- [Text section]:
Bill Clinton and JFK

Bill Clinton and JFK

 

I remember this story because Ted Koppel did a show about it on Nightline in 1994 when the Boys Nation class of 1964 reunited for their 30th anniversary with a member in the White House. 

Gates, Obama, and children of Blacks who are third and forth generation doctors and lawyers have grown removed from the experience and culture of Blacks on the other end of the socioeconomic range and I am proud of Black parents who have provided better living for their children.  Some of these Blacks are unaware of poor Whites struggling and there are Whites who never knew that there have been presidential quality Blacks in America since America became America. 

As a kid reading Jet and Ebony magazines, I questioned the loyalty of Adam Clayton Powell and Thurgood Marshall because they did not looking me but I was so wrong because MLK just presented the whole “content of their character” thing.  Powell was a Harlem congressman who grew up as Black elite in New York and my daddy would tell us stories with pride about attending Powell’s father’s Abyssinian Baptist Church with it’s 5000 members.  Congressman Powell never lost his connection to average people in Black America because he was always in the restaurants and barbershops teaching and listening

 

Rep. Adam Clayton Powell

Rep. Adam Clayton Powell

 

In “The Autobiography of Malcolm X,” Malcolm said that Powell told him in a Harlem barbershop that the poor people’s march on Washington was taken over by powerful people from outside our community.  Originally, the protest was designed to be poor people laying down on the steps of the Capitol and the runways of the airport.  But, some money guys came in with a peaceful plan and some big checks..with equally big checks to follow if the plan was executed properly.  The rest is history but think about it: the civil rights movement was not about poor people solely.  It started with Blacks who served in World War II returning home and wondering why they fought for freedom overseas yet did not enjoy fair opportunity or fair treatment at home.  When you look at pictures from the civil rights movement, you see neatly dress and well-groomed people protesting their systematic denial from the America middle class.

Page images and extracted text:
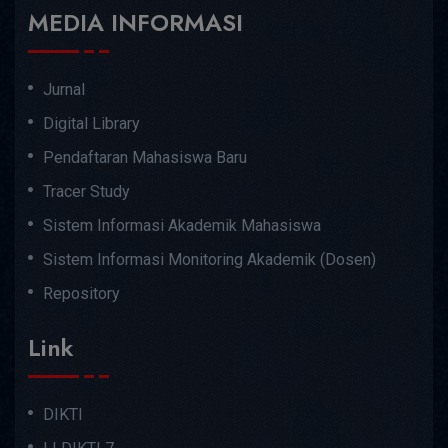
MEDIA INFORMASI
Jurnal
Digital Library
Pendaftaran Mahasiswa Baru
Tracer Study
Sistem Informasi Akademik Mahasiswa
Sistem Informasi Monitoring Akademik (Dosen)
Repository
Link
DIKTI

- [Exercise set]:
**1)** In the text titled "Bill Clinton and JFK," on which program did Ted Koppel do a show about the story, and in what year?
**2)** From the text titled "Bill Clinton and JFK," copy the passage that begins at the words "Gates, Obama, and" and stops after the words "America became America.".
**3)** Do the following statements agree with the text titled "Bill Clinton and JFK"? Answer yes or no for each and quote the words that decide it.
(a) The church of Powell's father had 5000 members.
(b) The civil rights movement started with Blacks who had served in World War I.
(c) Powell spoke to Malcolm X about the march in a Harlem restaurant.

- [Task-by-task outputs]:
**1)** On Nightline, in 1994.

**2)**
Gates, Obama, and children of Blacks who are third and forth generation doctors and lawyers have grown removed from the experience and culture of Blacks on the other end of the socioeconomic range and I am proud of Black parents who have provided better living for their children.  Some of these Blacks are unaware of poor Whites struggling and there are Whites who never knew that there have been presidential quality Blacks in America since America became America.

**3)**
(a) Yes: "Abyssinian Baptist Church with it’s 5000 members"
(b) No: "It started with Blacks who served in World War II returning home"
(c) No: "Powell told him in a Harlem barbershop"